KUALA LUMPUR: A group of 137 Orang Asli from the Bateq Mayah tribe are seeking to nullify their Islamic status fater claiming they were duped into converting during a mass conversion 30 years ago.
The aboriginal people living in Kampung Benchah Kelubi - also known as Kampung Batu Jalang or Kampung Tom Ki Ying in Merapoh, Kuala Lipis, Pahang
They group claimed the conversion happened sometime in April 1993 when 57 of the plaintiffs were yet to be born. The 57 are descendants of the other 56 plaintiffs or other persons who lived in the village at the time of the Incident.
They have named one Bakar Unus, the Orang Asli Development Department (Jakoa), Pahang Islamic Religious Council, Pahang state government and federal Government as defendants.
In their statement of claim, lawyers representing the group said the defendants had exploited their influence over the aboriginal peoples in the village and used duress to convert them into Islam.
The suit was filed through the law firm of Messrs Fahri, Azzat and Co.
The Orang Asli claimed the defendants had breached their duty to protect and preserving the cultural and religious beliefs of the aboriginal peoples.
According to the, the conversion happened after a Jakoa representative visited the village and asked two of the then leaders of the tribe (both now deceased) to attend a course in Kuantan.
In Kuantan, the duo were asked to convert into Islam and to get the other villagers to do the same.
The two leaders subsequently conveyed this to the other villagers, who refused to convert into Islam.
However, sometime after April 1993, the Jakoa representative returned to the village and threatened the villagers for refusing to convert.
He warned them that they would not be allowed to live in the village anymore and their houses and crops would be destroyed.
The Orang Asli were also warned that they would be hunted down and tortured if they ran deeper into the jungle.
"In this way, the villagers were coerced, forced and threatened into converting.
"They were fearful of their lives as they had nowhere else to live," the statement of claim read.
It was also stated in the statement that the Bateq Mayah aboriginal people are naturally fearful towards outsiders, especially people in authority.
Later, the villagers were all told to gather in an open area and asked to utter the "Kalimah Syahadah" (proclamation of faith).
Over the course of the next few years, the villagers received new identity cards with the word "Islam" stated on it.
The villagers were also given Muslim names which they were not aware of or had agreed to, the statement of claim read.
It was also stated that until now none of the plaintiffs profess or practice the religion of Islam as even after the incident, they continued professing and practising the cultural and religious beliefs of the Bateq Mayah aboriginal group which can be described as animism.
The plaintiffs also claimed that they were also instructed to vote for candidates from Barisan Nasional (BN) whenever elections were held.
However, it was only around 2000, when more of the villagers learnt how to speak basic Malay that they realised their identity cards had the word "Islam" and their names were changed to mean they were Muslims.

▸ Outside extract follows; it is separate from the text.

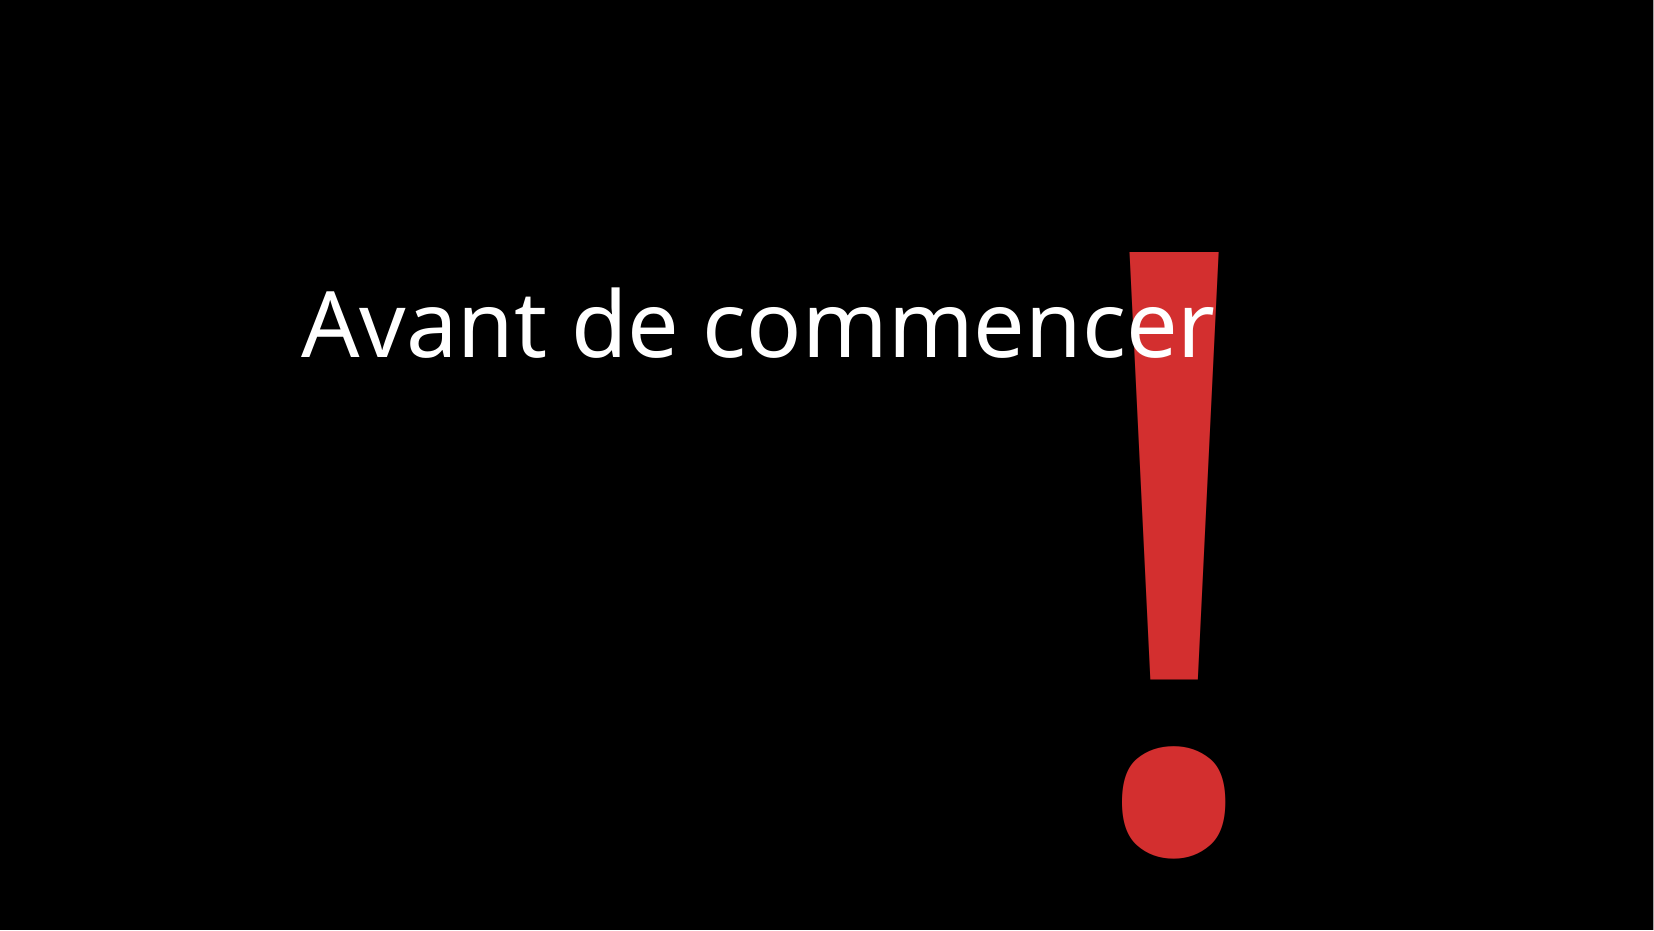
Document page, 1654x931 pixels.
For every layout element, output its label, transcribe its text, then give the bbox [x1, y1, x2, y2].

text_box Avant de commencer [153, 259, 1217, 370]
text_box ! [1062, 0, 1524, 931]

They subsequently approached the Malaysian Human Rights Commission (Suhakam) in 2004 and the commission prepared a report on the incident in April 2013, titled "Report of the National Inquiry into the Land Rights of Indigenous Peoples".
However, the issue of the mass conversion was not highlighted in the report.
One of the plaintiff eventually sought legal assistance and approached lawyer and activist Siti Kasim for assistance.
However, they were still fearful of taking legal action at that time.
It was only after one of the plaintiff could not marry other aboriginal people from other villagers unless they converted to Islam did the group decided to bring their claim to court.
They are fighting for the right to self-determination, including the right to freely determine their cultural development and maintain their cultural institutions.
They are seeking for the courts to declare the mass conversion as illegal and therefore null and void as the villagers did not utter the "Kalimah Syahadah" in reasonably intelligible Arabic.
They are claiming that they were not aware of the meaning of the "Kalimah Syahadah" as they were all illiterate at that material time.
Alternatively, they claim that even if the villagers did utter the "Kalimah Syahadah", it was not out of their own free will as they were coerced to take part in the mass conversion.
The villagers only agreed to do so under threat of violence to their lives and destruction of their property, the statement read.
They are also seeking for general and exemplery damages.